Even so, this sense of uplift is at times deceptive. Katz points out the contrast in some of Wake Up’s tracks such as the standout “Say Say.” “We like blending darker stories over happier musical beds,” he admits. “‘Say Say’ is a song about standing by the people you love even when it’s difficult to, even when it seems they’re making your life more difficult with their bad decisions and hurting themselves in the process. It’s a pretty personal song and we’d like to leave the details for the listener to figure out.”
Thinking back to the time period that much of the album developed, Katz cites the writing process as “a cathartic experience,” a means of managing the dissolution of Iglu & Hartly as well as the emotional challenges facing band members in their personal lives; forging the band’s sound and creating Wake Up provided an outlet for the members’ emotional energy. “I don’t think we made a conscious decision to make positive, uplifting music,” he notes. “But looking back we were writing these songs to make us feel better. We were pouring out all the pain in an effort to heal ourselves. I think we made the music we needed to hear at that time. Songs that would inspire us and get us out of the hole we were in.”

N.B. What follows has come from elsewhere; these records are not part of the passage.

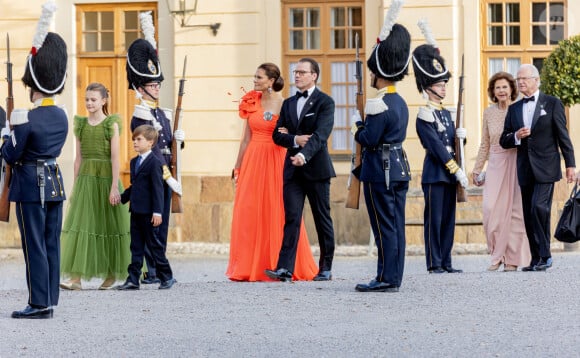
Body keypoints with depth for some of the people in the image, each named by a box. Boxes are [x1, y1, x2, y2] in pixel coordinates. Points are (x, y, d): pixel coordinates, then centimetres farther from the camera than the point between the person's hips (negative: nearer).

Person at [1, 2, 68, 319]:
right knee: (52, 244, 8)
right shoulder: (62, 117, 4)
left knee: (34, 246, -4)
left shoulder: (26, 120, -18)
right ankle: (50, 301, 12)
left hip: (31, 186, -7)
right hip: (55, 184, 7)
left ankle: (39, 304, -3)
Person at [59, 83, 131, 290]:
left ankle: (111, 275, 16)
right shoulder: (81, 125, 10)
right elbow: (78, 158, 12)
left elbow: (115, 158, -8)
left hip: (106, 178, -4)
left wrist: (115, 186, -14)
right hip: (85, 179, 4)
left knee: (108, 224, 2)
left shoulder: (112, 124, -3)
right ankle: (76, 278, -10)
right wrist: (75, 186, 9)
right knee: (80, 226, -5)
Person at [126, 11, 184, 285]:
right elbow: (152, 150, -18)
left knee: (162, 224, 9)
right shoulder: (139, 118, -12)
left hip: (165, 175, 8)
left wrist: (178, 139, 4)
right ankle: (151, 271, -4)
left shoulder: (163, 114, 14)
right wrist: (169, 178, -21)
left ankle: (160, 269, 13)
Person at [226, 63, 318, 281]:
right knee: (249, 214, 2)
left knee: (276, 213, -2)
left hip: (275, 161, -5)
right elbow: (246, 139, 13)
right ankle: (249, 268, 6)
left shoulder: (283, 105, -4)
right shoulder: (251, 103, 10)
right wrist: (238, 168, 13)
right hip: (252, 161, 5)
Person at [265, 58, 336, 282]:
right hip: (293, 169, 4)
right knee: (291, 218, -5)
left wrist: (304, 155, -33)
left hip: (316, 168, -4)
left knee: (322, 219, 4)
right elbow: (277, 135, 10)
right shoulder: (289, 103, 15)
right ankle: (285, 269, -13)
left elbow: (320, 135, -18)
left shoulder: (325, 102, -4)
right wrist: (295, 140, -10)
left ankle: (326, 269, 13)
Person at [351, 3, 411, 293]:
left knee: (384, 226, -6)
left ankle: (386, 279, -4)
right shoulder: (400, 102, 12)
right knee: (396, 225, 9)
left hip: (380, 171, -9)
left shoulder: (380, 104, -17)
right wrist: (365, 127, 10)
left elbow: (370, 139, -19)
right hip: (400, 168, 9)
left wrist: (357, 129, -1)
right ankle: (394, 277, 13)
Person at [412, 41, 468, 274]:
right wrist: (457, 171, -16)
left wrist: (460, 136, -3)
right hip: (434, 173, -8)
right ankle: (434, 264, -1)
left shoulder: (446, 114, 16)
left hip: (450, 174, 8)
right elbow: (437, 147, -15)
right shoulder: (425, 116, -9)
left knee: (448, 219, 8)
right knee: (434, 219, -4)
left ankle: (446, 262, 11)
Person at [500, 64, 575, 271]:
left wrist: (570, 164, -3)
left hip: (545, 167, -5)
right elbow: (503, 141, 13)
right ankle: (536, 259, 8)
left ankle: (545, 256, -11)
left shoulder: (552, 104, 2)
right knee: (529, 215, 3)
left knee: (539, 207, -19)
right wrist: (516, 136, -9)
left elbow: (563, 136, 1)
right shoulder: (514, 109, 14)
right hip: (525, 169, 5)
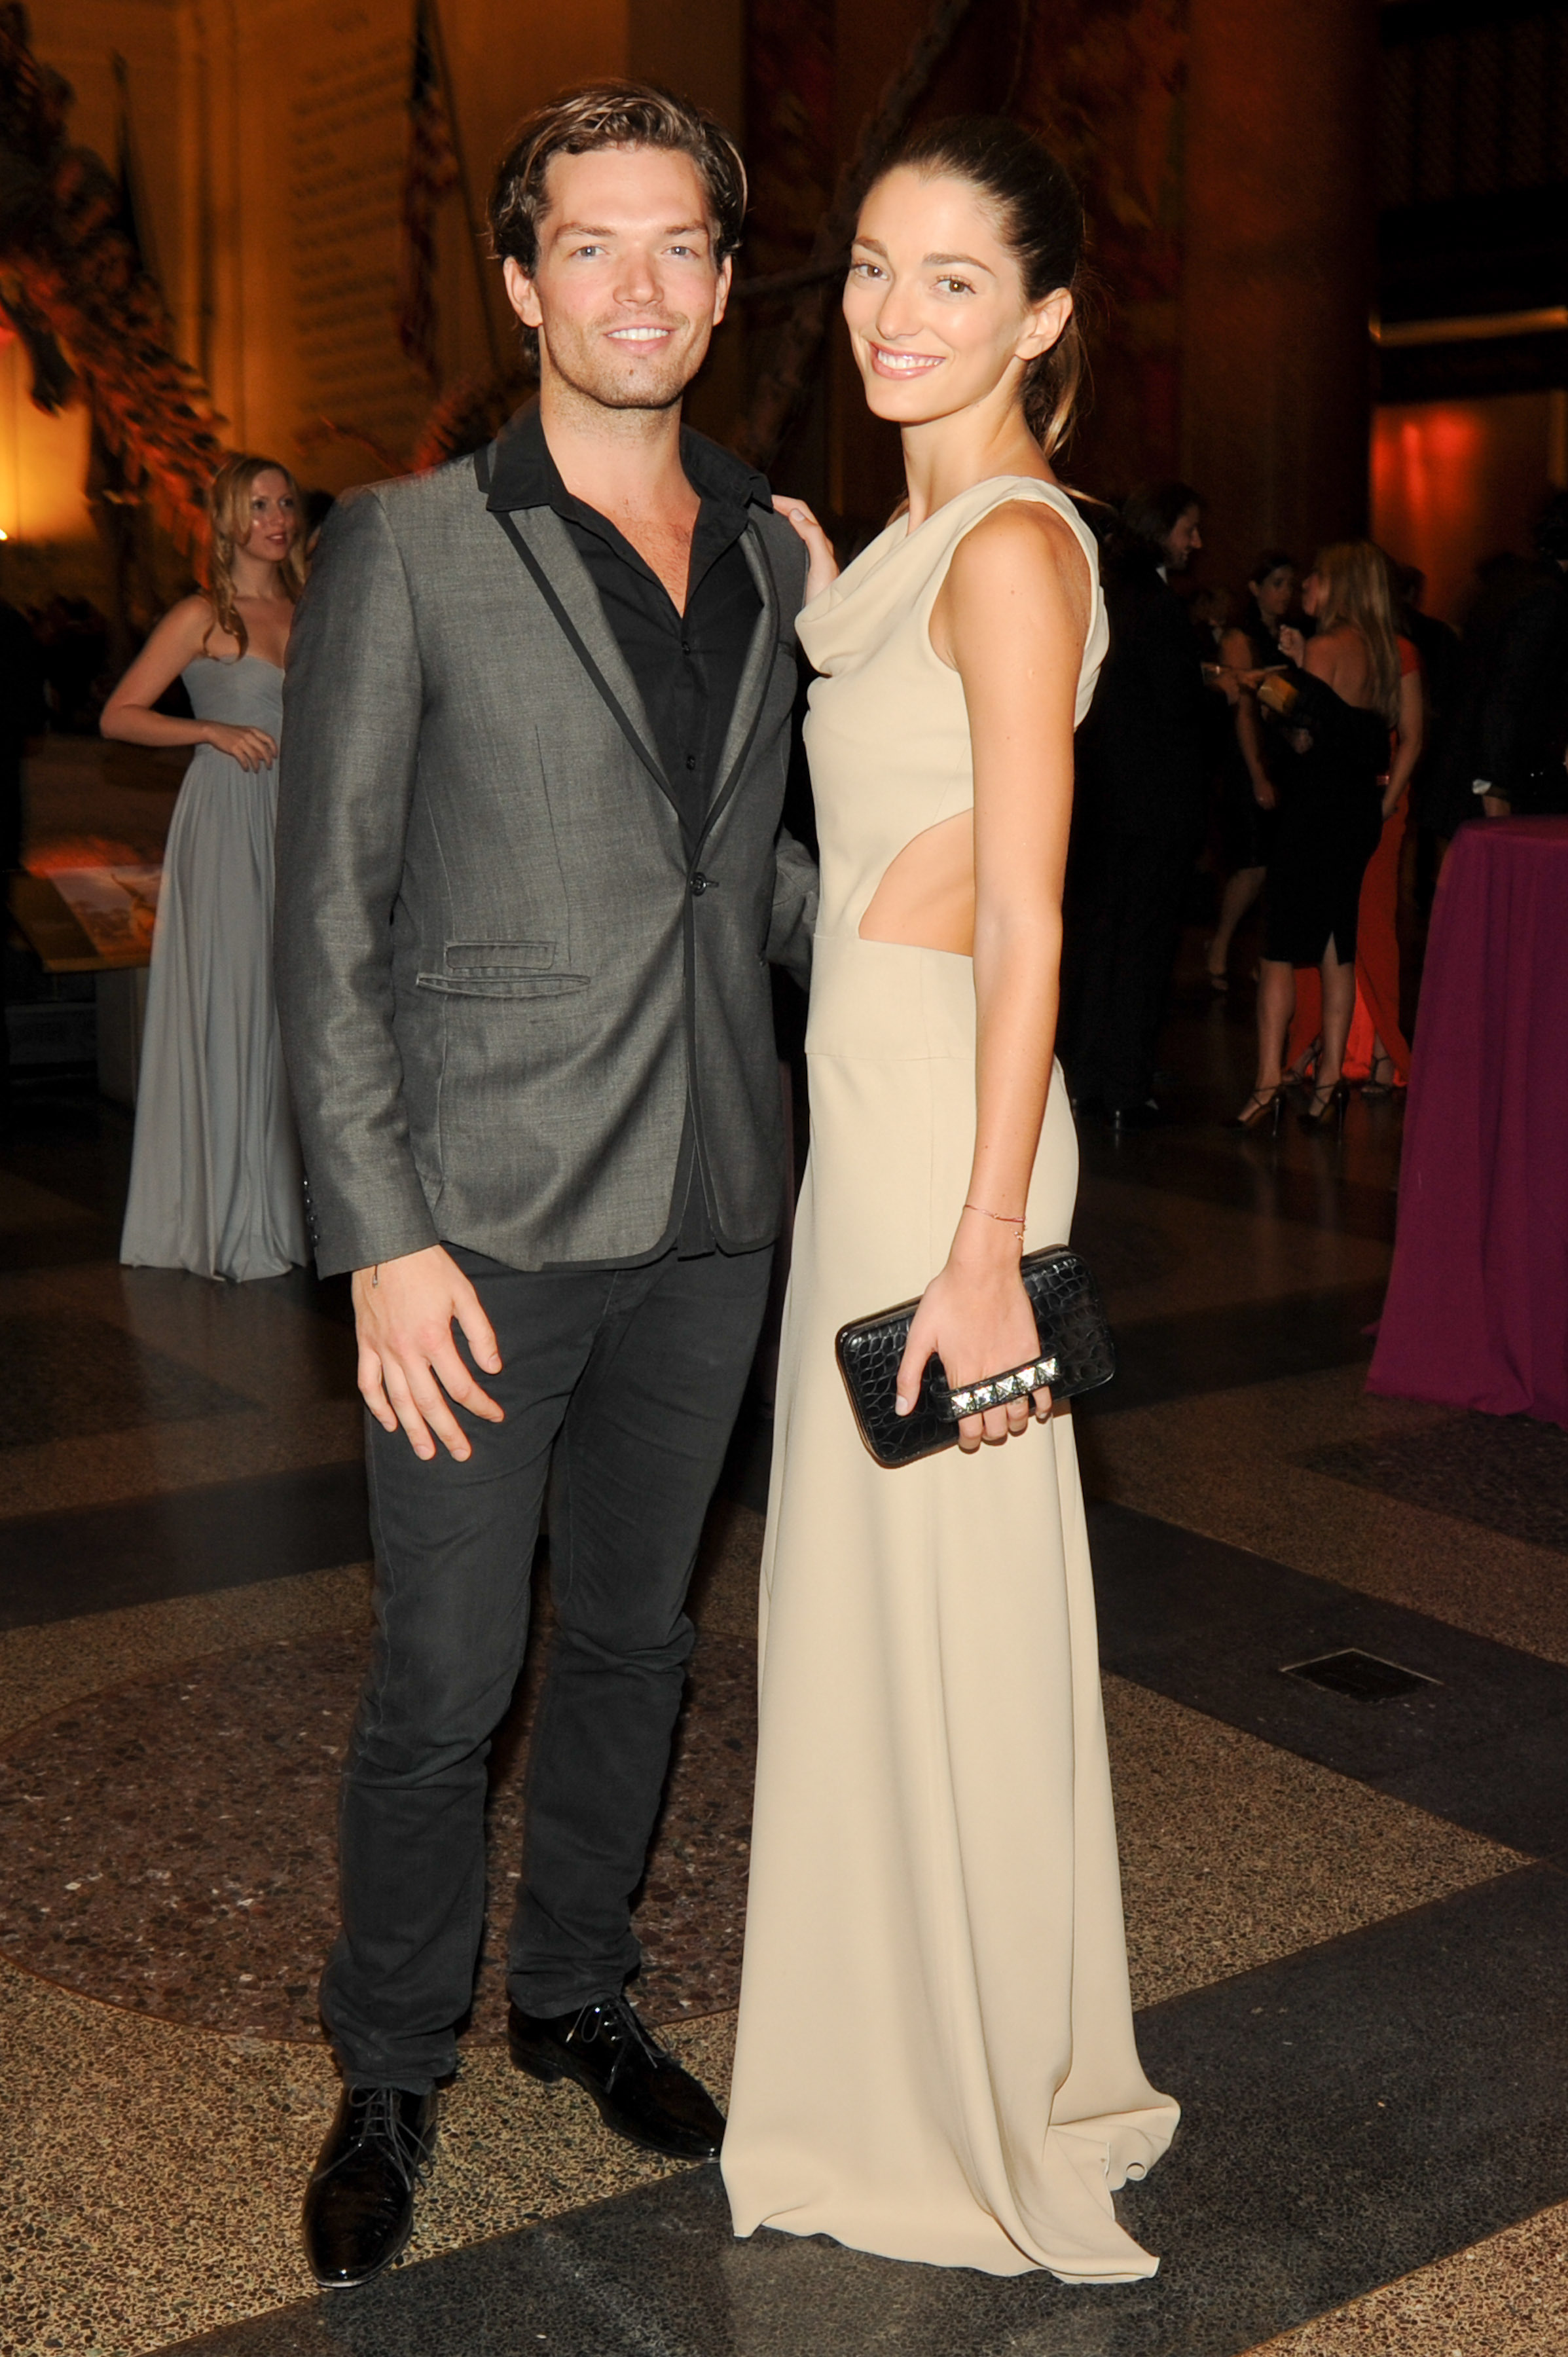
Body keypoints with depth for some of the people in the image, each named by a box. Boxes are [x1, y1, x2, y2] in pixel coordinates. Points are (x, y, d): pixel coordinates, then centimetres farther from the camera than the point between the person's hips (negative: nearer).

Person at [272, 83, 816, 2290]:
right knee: (443, 1686, 4)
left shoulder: (780, 559, 9)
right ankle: (390, 2075, 27)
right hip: (488, 1219, -4)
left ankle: (577, 1992, 38)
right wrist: (382, 1237, -13)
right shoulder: (406, 549, -5)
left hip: (710, 1215, 4)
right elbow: (327, 922, -8)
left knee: (635, 1638, 17)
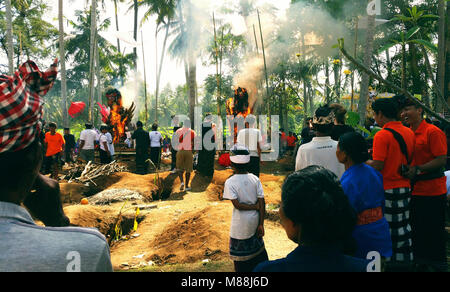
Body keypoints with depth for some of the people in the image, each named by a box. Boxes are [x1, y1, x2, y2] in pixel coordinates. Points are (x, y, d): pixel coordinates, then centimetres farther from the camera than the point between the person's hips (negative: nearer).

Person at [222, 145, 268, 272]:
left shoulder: (230, 182, -16)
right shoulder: (255, 179, -6)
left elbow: (237, 205, -20)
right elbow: (262, 203, -6)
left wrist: (255, 207, -8)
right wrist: (261, 224, 0)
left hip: (240, 225, -4)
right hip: (255, 221, 4)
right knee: (258, 246, 25)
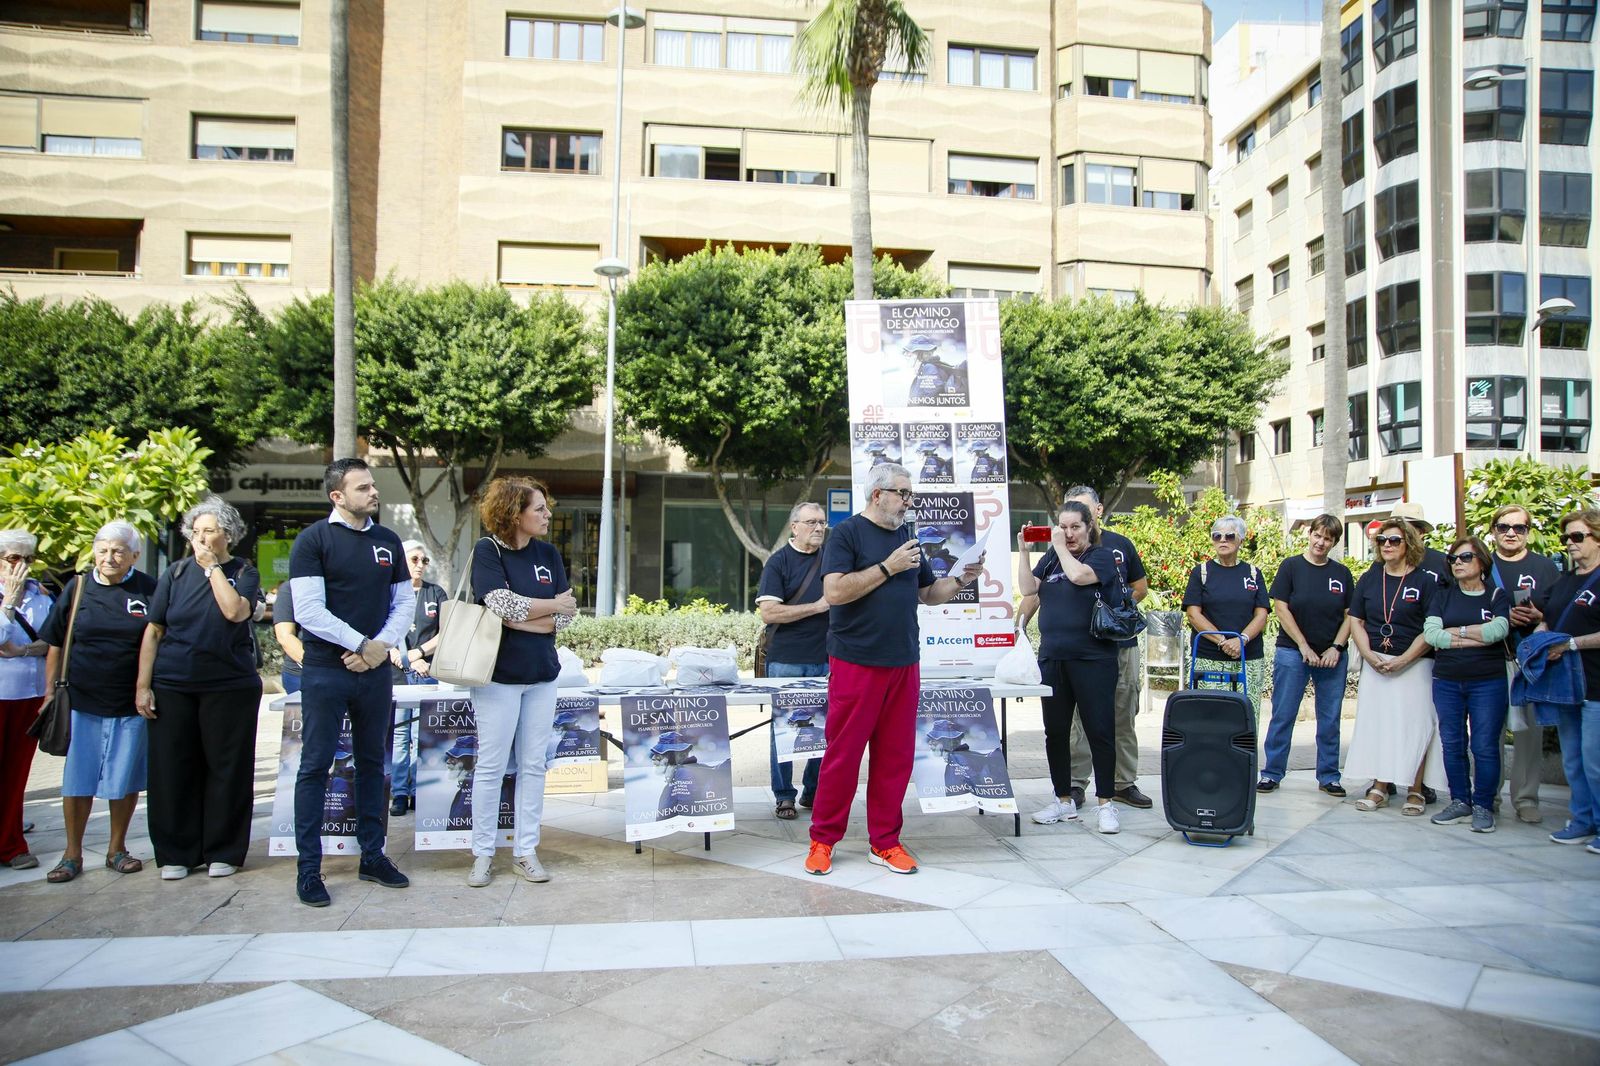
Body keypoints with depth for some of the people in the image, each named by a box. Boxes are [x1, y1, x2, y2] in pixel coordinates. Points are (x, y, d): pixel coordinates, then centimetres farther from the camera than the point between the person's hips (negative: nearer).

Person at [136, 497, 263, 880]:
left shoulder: (244, 573, 3)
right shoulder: (175, 573, 8)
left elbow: (235, 611, -18)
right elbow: (153, 631, 6)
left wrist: (213, 567, -11)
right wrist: (143, 686, 0)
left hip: (230, 687, -2)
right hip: (172, 686, 2)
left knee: (227, 769, 3)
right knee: (172, 769, 5)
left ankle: (223, 852, 14)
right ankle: (176, 853, 17)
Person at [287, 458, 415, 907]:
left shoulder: (388, 541, 9)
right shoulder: (313, 539, -5)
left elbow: (404, 601, 9)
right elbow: (308, 611, -13)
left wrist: (383, 645, -7)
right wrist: (361, 644, -15)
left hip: (375, 671, 5)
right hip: (326, 672, -5)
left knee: (371, 763, 12)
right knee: (315, 766, 1)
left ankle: (372, 856, 22)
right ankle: (309, 868, 9)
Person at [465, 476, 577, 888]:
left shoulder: (547, 553, 6)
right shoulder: (487, 551, -6)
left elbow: (566, 616, -1)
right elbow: (503, 604, -20)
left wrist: (515, 617, -13)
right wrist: (552, 606, -9)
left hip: (541, 675, 5)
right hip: (499, 675, -4)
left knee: (534, 765, 8)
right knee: (491, 766, 3)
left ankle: (526, 850, 18)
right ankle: (483, 854, 15)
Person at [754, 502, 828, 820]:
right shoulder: (778, 561, -2)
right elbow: (768, 612, -12)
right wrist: (817, 607, -11)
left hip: (826, 659, 4)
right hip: (787, 660, -4)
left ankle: (814, 792, 19)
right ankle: (783, 796, 12)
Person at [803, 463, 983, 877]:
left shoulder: (907, 537, 15)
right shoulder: (848, 533, -5)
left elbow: (927, 593, 23)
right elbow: (834, 592, -17)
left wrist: (961, 579, 6)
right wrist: (888, 567, -16)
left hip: (904, 664, 6)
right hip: (856, 664, -6)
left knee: (896, 756, 9)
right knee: (843, 754, 0)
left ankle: (885, 842, 21)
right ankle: (823, 840, 14)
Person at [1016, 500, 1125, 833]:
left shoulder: (1102, 555, 0)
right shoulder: (1051, 558, 15)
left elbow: (1079, 575, -19)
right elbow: (1028, 588, 3)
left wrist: (1060, 547, -7)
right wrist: (1024, 550, -2)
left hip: (1093, 659, -5)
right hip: (1052, 658, 5)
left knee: (1100, 731, -2)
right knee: (1055, 731, 9)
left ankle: (1105, 804, 7)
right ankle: (1063, 800, 21)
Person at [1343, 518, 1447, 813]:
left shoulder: (1425, 582, -2)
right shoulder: (1368, 579, 9)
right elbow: (1356, 621, 9)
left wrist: (1402, 660, -14)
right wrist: (1370, 655, -6)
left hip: (1415, 665, -4)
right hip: (1375, 664, 4)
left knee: (1415, 724, -3)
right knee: (1376, 722, 3)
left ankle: (1416, 790, 7)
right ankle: (1379, 787, 10)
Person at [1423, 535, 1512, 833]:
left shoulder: (1498, 596, 4)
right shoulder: (1443, 595, 10)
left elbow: (1497, 630, -16)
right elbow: (1430, 632, -6)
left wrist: (1452, 632, -7)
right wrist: (1475, 639, -10)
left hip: (1488, 682, -3)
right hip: (1446, 682, 3)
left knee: (1485, 746, -3)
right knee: (1452, 744, 6)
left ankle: (1483, 806, 8)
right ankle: (1460, 801, 18)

From a musical standpoint, Youngblood Hawke has emerged from that hole determined, focused, and powerful. 2012 saw the release of their self-titled EP on Universal Republic, a sort of teaser for Wake Up, as all four of the EPs songs ended up on the full length debut. Most notable was “We Come Running,” emblematic of the band’s penchant for driving, singalong anthems.
“We Come Running” and the group’s debut EP made the rounds, generating what the band describes as “an organic buzz” online. With the album and single garnering interest, Youngblood Hawke continued to refine the tracks for their full length debut, digitally released on 4/23, with a physical release the following week. At the time of this writing, the album is firmly in the top ten of the album charts on iTunes, popularity supported by the buzz generated on social media.
The band has also set out on its summer tour in support of Wake Up, which takes them across the continent over the next two months. Says Katz, “We’re looking forward to playing our new tunes for new people, making new fans. We just want to share our music! The songs are translating well live, and people are really reacting positively to the new tracks. We love traveling around, meeting new people, going on weird adventures, exploring places we’ve never been! It’s hard being away from friends and family but that’s part of the gig.”
With the rapid interest generated by Wake Up at this early date, Youngblood Hawke is well poised for continued success as their reputation grows. From a personal standpoint, Wake Up is one of the best albums I’ve heard thus far in 2013, with its singalong embrace, positive tone, and empathetic production. With the album garnering attention via its digital release, Katz articulates what he wants listeners to take away from the album: “I want people to feel good when they listen to our songs. Hopefully they’re inspired by our messages and weird stories! It’s pretty simple, but we just want people to have a good time and enjoy themselves. That’s what music is about for us.”